Texto base:
• • • • •
Segundo vizinhos e pessoas que a conheciam,
Dandara distribuía sorrisos por onde passava e ganhava a vida vendendo roupas
usadas, além de ajudar a mãe nas atividades domésticas.
Acordava
logo cedinho, às 5h já estava de pé e às 6h o café já estava na mesa. Meu filho era querido por onde passava.
Todo mundo aqui na rua brincava com ele, os garis, as meninas da padaria, todo
mundo", conta a mãe, Francisca Ferreira de Vasconcelos, de 74 anos.
Embora a
Polícia Militar do Ceará já tenha prendido sete envolvidos no crime, a atuação
da PM-CE foi criticada pela demora em agir. As prisões só foram feitas dois
dias após a divulgação do vídeo e 18 dias após a morte de Dandara.
A família chora não só pela perda do ente
querido, mas também por Dandara ter sido vítima de intolerância.
"Meu filho (Dandara) não tinha inimigos,
ele foi morto por preconceito. Por ser travesti, ele vivia sendo humilhado.
Agora eu pergunto, qual o problema de ser assim, me diga?", indaga a
mãe.
Para ONGs que trabalham com a população LGBT,
muitos casos de assassinatos de travestis ou transexuais motivadas por ódio e
preconceito permanecem impunes.
Segundo o Grupo Gay da Bahia, eles formam o
segundo grupo mais atingido entre vítimas fatais de ataques homofóbicos em
2016. Dos 343 assassinatos de pessoas LGBT, 173 eram gays (50%), 144 (42%)
trans (travestis e transexuais), 10 lésbicas (3%), 4 bissexuais (1%), além de
12 heterossexuais também em crimes homofóbicos - eram amantes de transexuais,
chamados "T-lovers".
Números em falta
É impossível saber quantos transexuais e
travestis foram mortos no país, em busca feita nos dados das secretarias de
segurança pública. Os Boletins de Ocorrência não geram indicadores baseados em
identidade de gênero e orientação sexual.
O nome de
Dandara, por exemplo, consta no relatório diário de Crimes Violentos Letais
Intencionais (CVLI) da Secretaria de Segurança Pública e Defesa Social do Estado
do Ceará (SSPDS) como Antônio Cleilson Ferreira Vasconcelos, seu nome de
registro de nascimento. No espaço destinado ao tipo de arma utilizada no crime,
está escrito apenas "outros
Para o
Grupo de Resistência Asa Branca (Grab), com sede em Fortaleza, a falta de
estatísticas oficiais seria uma prova da ausência do governo na luta contra a
homofobia.
"Se não existem dados, é porque não
existimos para eles, somos ignorados. No entanto, existe uma série de
assassinatos, ataques coletivos a travestis, transexuais, gays e lésbicas, que
culminam em crimes cruéis, que em sua maioria tem características que
demonstram um percurso de tortura, até a execução", afirma Dário Bezerra,
representante do grupo.
• • • • •
Dados exibidos:
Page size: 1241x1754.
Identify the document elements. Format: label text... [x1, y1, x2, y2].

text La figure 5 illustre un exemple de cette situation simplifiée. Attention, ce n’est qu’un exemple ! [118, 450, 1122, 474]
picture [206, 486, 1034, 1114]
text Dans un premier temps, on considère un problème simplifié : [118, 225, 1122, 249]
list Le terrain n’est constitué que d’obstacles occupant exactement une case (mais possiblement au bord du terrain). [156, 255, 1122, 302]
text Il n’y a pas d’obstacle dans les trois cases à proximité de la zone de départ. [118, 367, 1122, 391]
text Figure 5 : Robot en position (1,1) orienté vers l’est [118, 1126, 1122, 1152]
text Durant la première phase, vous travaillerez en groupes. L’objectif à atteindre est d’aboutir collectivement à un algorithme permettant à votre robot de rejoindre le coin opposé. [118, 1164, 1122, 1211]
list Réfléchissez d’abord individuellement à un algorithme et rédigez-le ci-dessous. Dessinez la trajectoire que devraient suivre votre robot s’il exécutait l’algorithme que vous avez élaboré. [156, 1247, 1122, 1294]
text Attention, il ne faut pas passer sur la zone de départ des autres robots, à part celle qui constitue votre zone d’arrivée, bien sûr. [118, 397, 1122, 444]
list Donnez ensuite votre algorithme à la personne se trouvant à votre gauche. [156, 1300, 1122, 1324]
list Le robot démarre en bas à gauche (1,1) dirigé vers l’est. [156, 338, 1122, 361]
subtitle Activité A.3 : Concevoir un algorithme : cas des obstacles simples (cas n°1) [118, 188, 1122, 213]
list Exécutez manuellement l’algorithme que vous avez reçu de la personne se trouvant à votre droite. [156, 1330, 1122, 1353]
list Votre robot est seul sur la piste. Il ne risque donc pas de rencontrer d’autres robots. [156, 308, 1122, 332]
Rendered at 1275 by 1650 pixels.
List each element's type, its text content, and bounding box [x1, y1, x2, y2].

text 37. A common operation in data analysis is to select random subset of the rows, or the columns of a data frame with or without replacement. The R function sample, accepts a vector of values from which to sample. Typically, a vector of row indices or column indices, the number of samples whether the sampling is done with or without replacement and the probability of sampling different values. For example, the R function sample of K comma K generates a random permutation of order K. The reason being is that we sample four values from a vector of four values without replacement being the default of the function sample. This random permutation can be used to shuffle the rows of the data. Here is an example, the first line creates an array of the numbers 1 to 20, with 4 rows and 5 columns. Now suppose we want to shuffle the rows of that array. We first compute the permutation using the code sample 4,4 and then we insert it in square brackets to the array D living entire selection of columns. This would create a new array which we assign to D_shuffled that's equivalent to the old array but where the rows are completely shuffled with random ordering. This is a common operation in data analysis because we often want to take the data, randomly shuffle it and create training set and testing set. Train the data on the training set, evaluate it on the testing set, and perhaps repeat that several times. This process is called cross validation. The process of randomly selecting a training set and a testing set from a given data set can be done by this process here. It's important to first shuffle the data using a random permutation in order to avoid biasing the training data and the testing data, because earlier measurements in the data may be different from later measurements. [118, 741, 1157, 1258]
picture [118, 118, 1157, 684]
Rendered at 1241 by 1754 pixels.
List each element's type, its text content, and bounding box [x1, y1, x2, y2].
• • • • •
Objetivo: Com base no texto, liste cada categoria de vítima que o Grupo Gay da Bahia contabilizou em 2016 nos assassinatos em crimes homofóbicos. Ao lado de cada uma, indique o número de mortes e, quando houver, a porcentagem. As linhas não são necessárias para resolver esta atividade.

Resposta ao exercício:
- Gays: 173 (50%)
- Trans (travestis e transexuais): 144 (42%)
- Lésbicas: 10 (3%)
- Bissexuais: 4 (1%)
- Heterossexuais: 12